Rust Testing Framework Functions Reference
Introduction
This page contains a list of all the currently available functions for the Rust Testing Framework, specifically the ones that the BlockchainStateWrapper type provides.
Note: You will notice that most functions use the num_bigint::BigUint type for numbers. This is NOT the same as the BigUint type you use inside smart contracts. It comes from a Rust library, and they are different types. It is recommended to always use the Rust version outside of lambda functions, and only use the managed type when interacting with the sc directly.
State-checking functions
These functions check the blockchain state. They will panic and the test will fail if the check is unsuccessful.
check_egld_balance
check_egld_balance(&self, address: &Address, expected_balance: &num_bigint::BigUint)
Checks the EGLD balance for the given address.
check_esdt_balance
check_esdt_balance(&self, address: &Address, token_id: &[u8], expected_balance: &num_bigint::BigUint)
Checks the fungible ESDT balance for the given address.
check_nft_balance
check_nft_balance<T>(&self, address: &Address, token_id: &[u8], nonce: u64, expected_balance: &num_bigint::BigUint, opt_expected_attributes: Option<&T>)
Where T has to implement TopEncode, TopDecode, PartialEq, and core::fmt::Debug. This is usually done through #[derive(TopEncode, TopDecode, PartialEq, Debug)].

Dataset section:
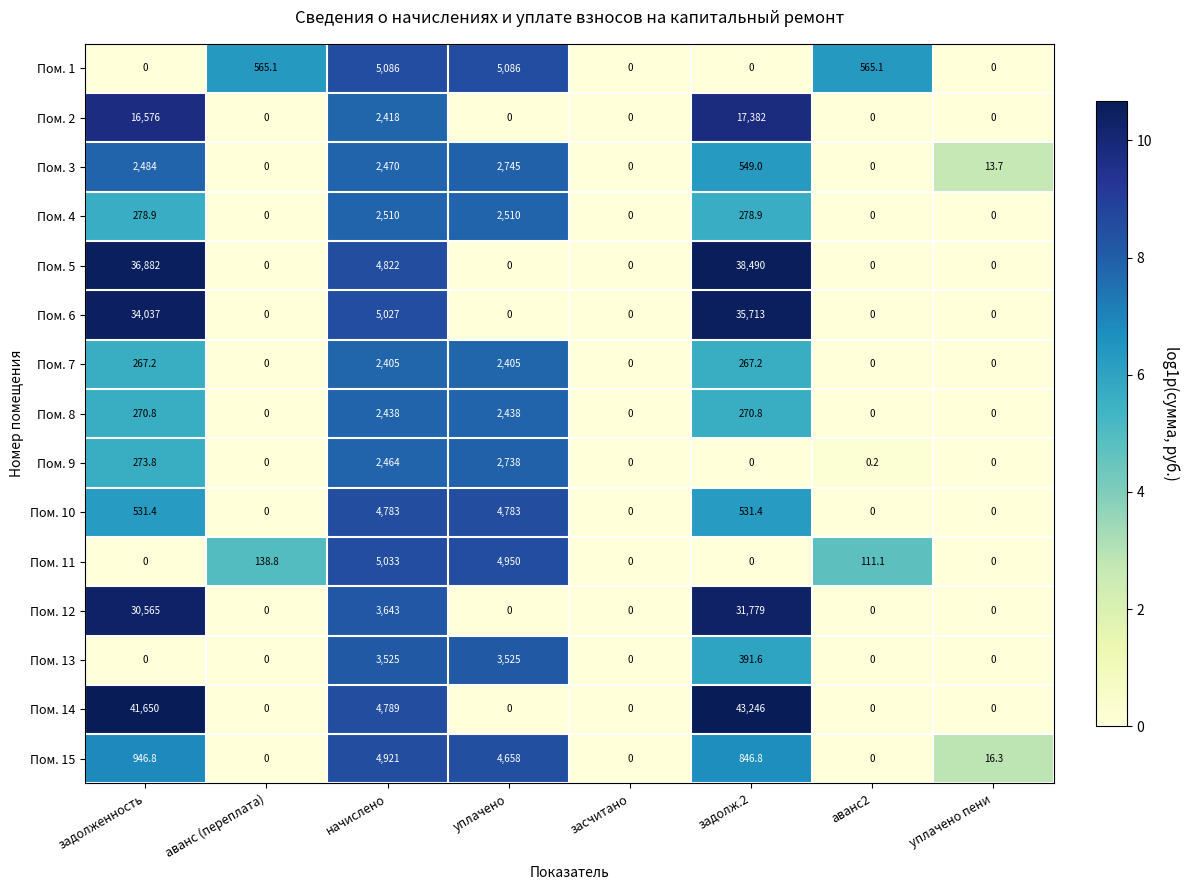

List the series in order of their peak value, highest first.

Пом. 14, Пом. 5, Пом. 6, Пом. 12, Пом. 2, Пом. 1, Пом. 11, Пом. 15, Пом. 10, Пом. 13, Пом. 3, Пом. 9, Пом. 4, Пом. 8, Пом. 7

Task objective: Please write out the part of the Rust Testing Framework reference starting with "Rust Testing Framework Functions" and going on through "BlockchainStateWrapper type provides.". Rely on the Rust Testing Framework reference alone, not on the data.

Task output:
Rust Testing Framework Functions Reference
Introduction
This page contains a list of all the currently available functions for the Rust Testing Framework, specifically the ones that the BlockchainStateWrapper type provides.